Over all, I’m pretty disappointed in myself for making that same mistake twice, both times in a bending line to a double. I know better, and while making the mistake once is forgivable, doing that to my horse twice means I just wasn’t thinking, and that’s not ok. There are certainly lots of reasons for why I wasn’t thinking quickly–I was tired, it was a long weekend, moving up is hard, etc. etc.–but my horse expects more of me, and I expect more of myself.
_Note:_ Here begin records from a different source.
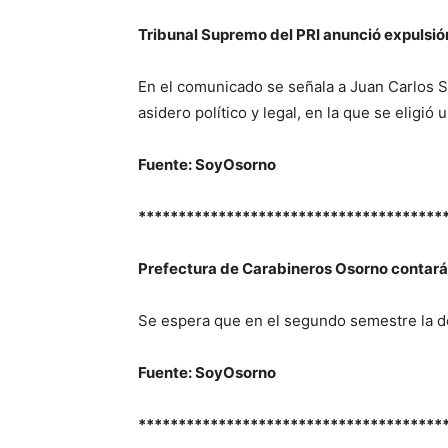
Tribunal Supremo del PRI anunció expulsió
En el comunicado se señala a Juan Carlos S
asidero político y legal, en la que se eligió 
Fuente: SoyOsorno
**************************************
Prefectura de Carabineros Osorno contará
Se espera que en el segundo semestre la d
Fuente: SoyOsorno
**************************************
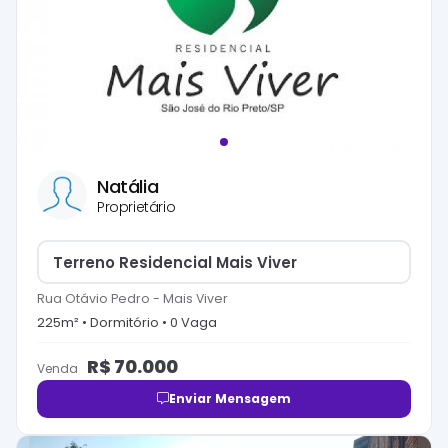
Natália
Proprietário
Terreno Residencial Mais Viver
Rua Otávio Pedro
-
Mais Viver
225
m² •
Dormitório
•
0
Vaga
R$
70.000
Venda
Enviar Mensagem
So we’ve got our work cut out for us this winter. I plan to set up several bending lines and wherever possible add a double to the out, though our ring is only so big. There’s going to be a lot of work on rateability with my horse, and that hind end needs to get under control so we don’t fish tail so much on course. His canter also need to improve so that it’s coming from behind more and doesn’t get so short and tight when I try to package him up. Part of this will involve some rehab type stiff this winter.
I need to do some longer courses so that I can get through a long weekend without frying my brain, and I just plain need to get strong after seeing some of the landing photos where I’m landing in a heap/catching him on the back side of the oxers.
I also need to nail down why my right side wants to get so scrunched, and really get my leg underneath me all the time so it’s more effective.
And the biggest thing of all? I need to trust my eye more, and nip that leaning for the long ones habit in the bud. Once in a while is one thing, but this has been an issue for a while, and it’s only going to make things harder and harder as we continue to progress and try to move up. So we’ve got a brief break where things will be easy and low pressure, but then the pressure is on. After cleaning up in the 3′ and 3’3 the past two weekends (which also booth felt and looked small), I know this move up is appropriate, but it’s hard, and it’s my job to set my horse up for success. Come the 2017 show season, I will be ready for the rated adult jumper divisions!
On the plus side, we did ribbon in every class that I finished, and since all of the classes were add back, all I paid for out of pocket after our winnings was the office fee, the stall, and a few of his bags of shavings. That’s the most money I’ve ever won at a show, and that was a definite win. I still consider this to have been a successful move up show after all, since my horse was brave and never once spooked or felt worried about the height other than a general feeling that he noticed they were bigger. Despite my mistakes, he bailed me out more than once, and I just used up my quota of mistakes this weekend.